While Americans are enjoying their turkey dinners and the festive atmosphere is omnipresent, for many Chinese, Turkey Day is simply a day off from work, a holiday that cannot be elevated to the level of a family reunion. For many Chinese, "Turkey Day" is simply a holiday, which cannot be elevated to a family reunion. Especially for the Chinese who stubbornly adhere to the traditional Chinese culture and sense of belonging, the "Turkey Day", "Christmas" and other foreign festivals are always less of an interest and motivation to celebrate the holiday, simply do not forget it. On the contrary, Chinese traditional festivals such as "Dragon Boat Festival", "Mid-July Festival", "Mid-Autumn Festival" and "Lunar New Year" are full of attachment.

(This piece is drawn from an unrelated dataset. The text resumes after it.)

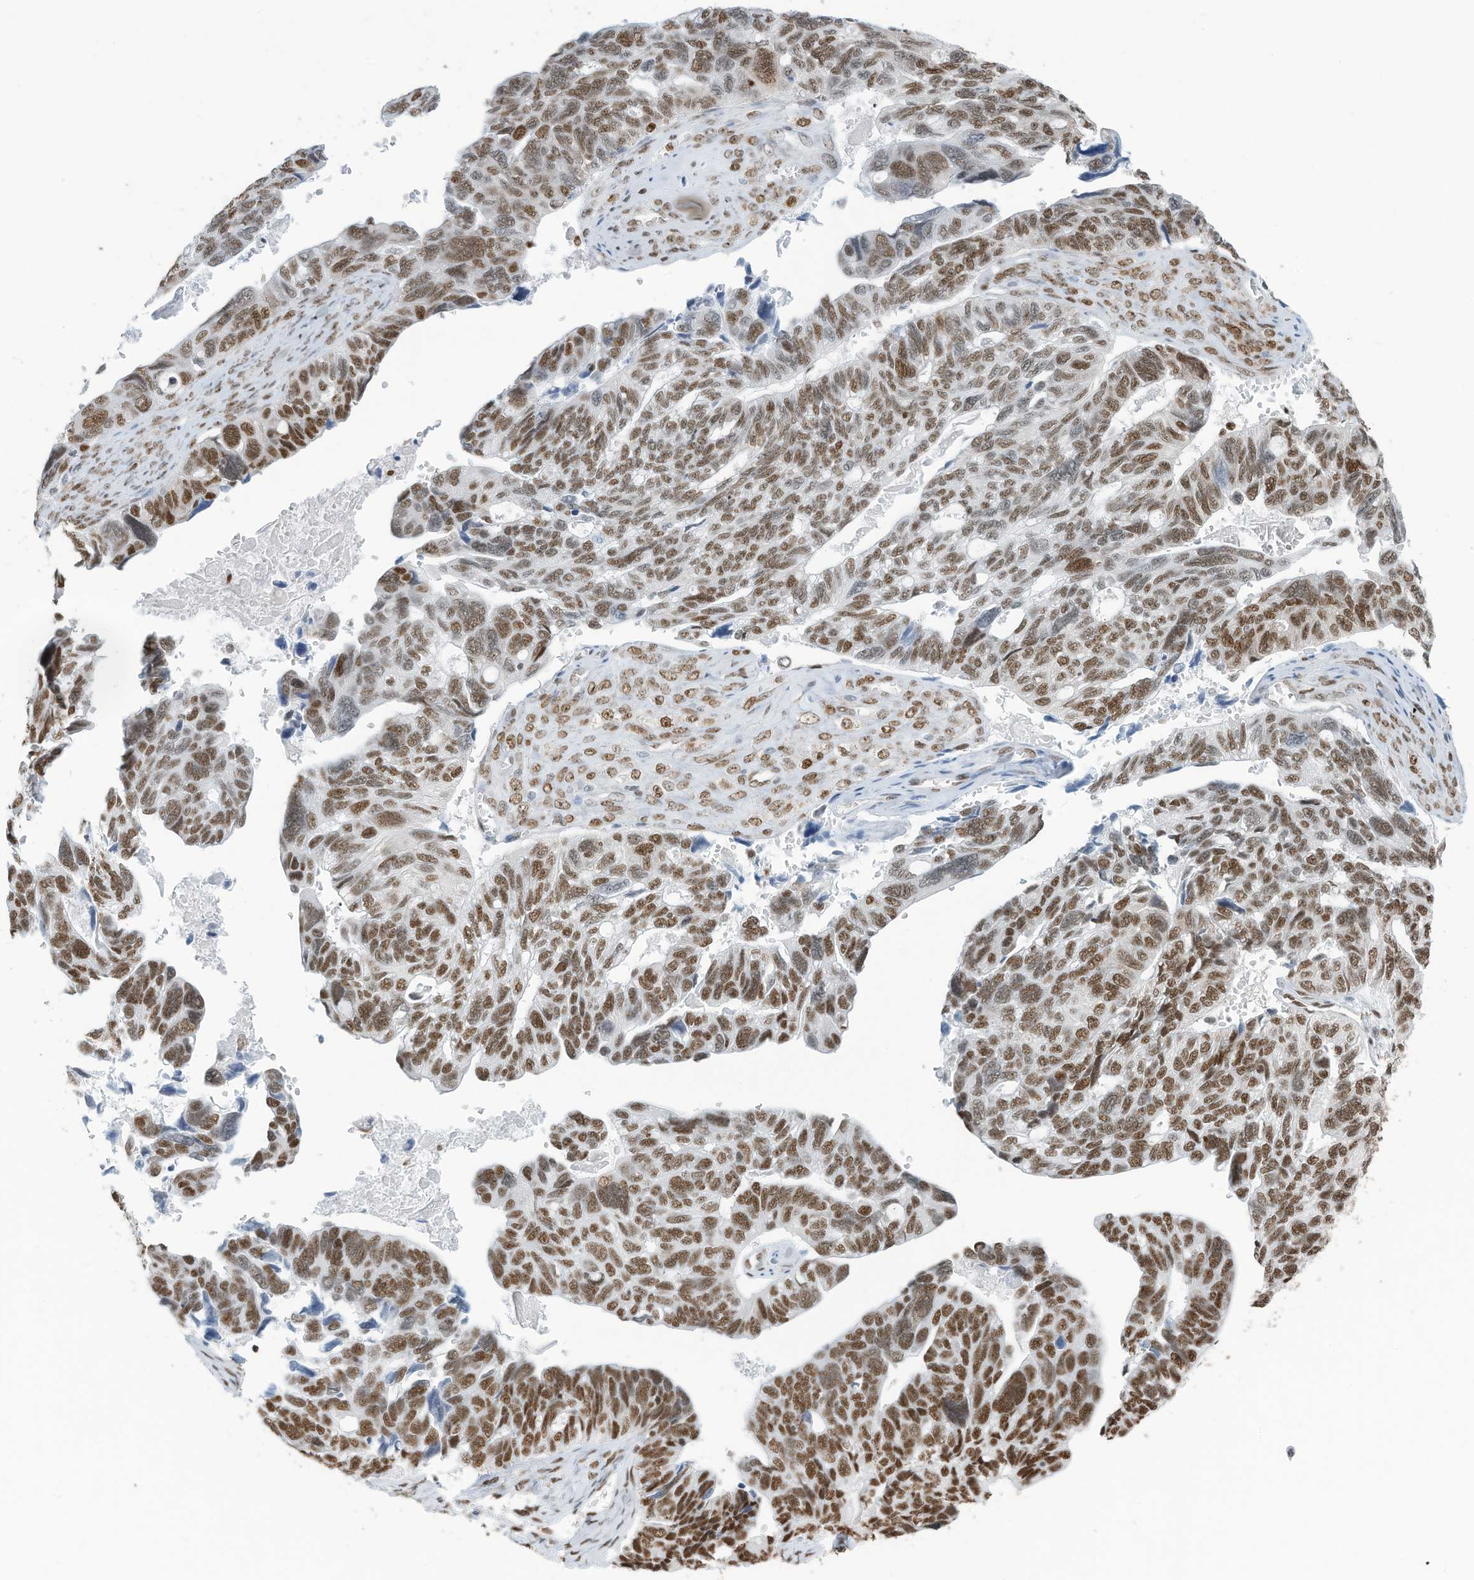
{"staining": {"intensity": "strong", "quantity": ">75%", "location": "nuclear"}, "tissue": "ovarian cancer", "cell_type": "Tumor cells", "image_type": "cancer", "snomed": [{"axis": "morphology", "description": "Cystadenocarcinoma, serous, NOS"}, {"axis": "topography", "description": "Ovary"}], "caption": "Immunohistochemistry (IHC) staining of ovarian serous cystadenocarcinoma, which demonstrates high levels of strong nuclear expression in about >75% of tumor cells indicating strong nuclear protein positivity. The staining was performed using DAB (3,3'-diaminobenzidine) (brown) for protein detection and nuclei were counterstained in hematoxylin (blue).", "gene": "SARNP", "patient": {"sex": "female", "age": 79}}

I've been so attached to these festivals that I've always remembered to call home at the right time for the family reunion dinner and try to find time to celebrate, even though I can't really feel the festivities of the Chinese New Year.

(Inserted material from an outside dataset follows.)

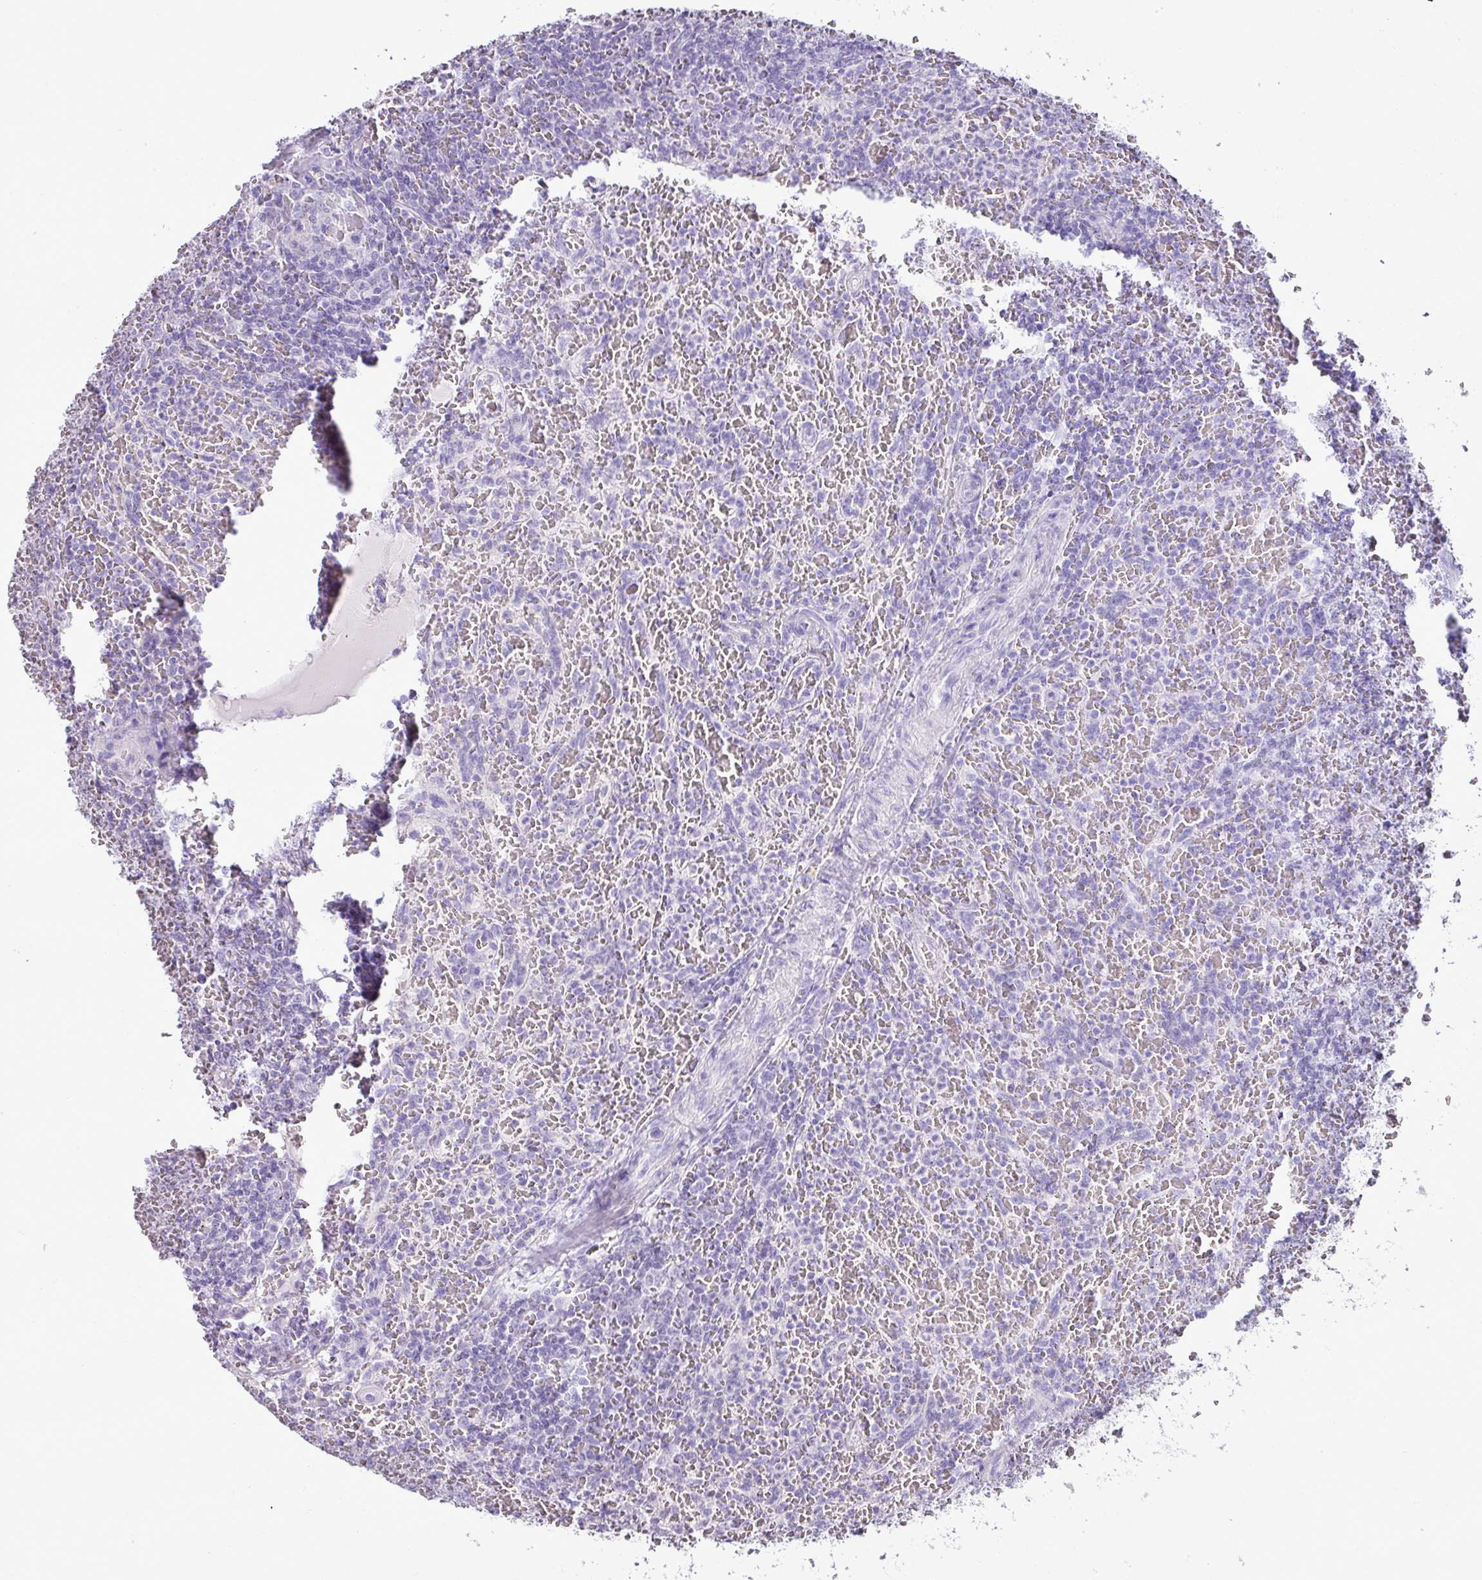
{"staining": {"intensity": "negative", "quantity": "none", "location": "none"}, "tissue": "lymphoma", "cell_type": "Tumor cells", "image_type": "cancer", "snomed": [{"axis": "morphology", "description": "Malignant lymphoma, non-Hodgkin's type, Low grade"}, {"axis": "topography", "description": "Spleen"}], "caption": "Tumor cells show no significant protein staining in lymphoma.", "gene": "BRINP2", "patient": {"sex": "female", "age": 64}}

No interest in the American tradition of Turkey Day, but the festive atmosphere of the holiday evoked strong thoughts of my classmates and I of our hometown and deep concern for our loved ones. "How long do we have to wait before we can go back to our home country for the Spring Festival?" They sighed in unison on the phone. After being far away from their homeland, they realized that going home for New Year's Eve is a kind of expectation, but also a kind of luxury, and they really realized the meaning of "doubly thinking of relatives during the festive season".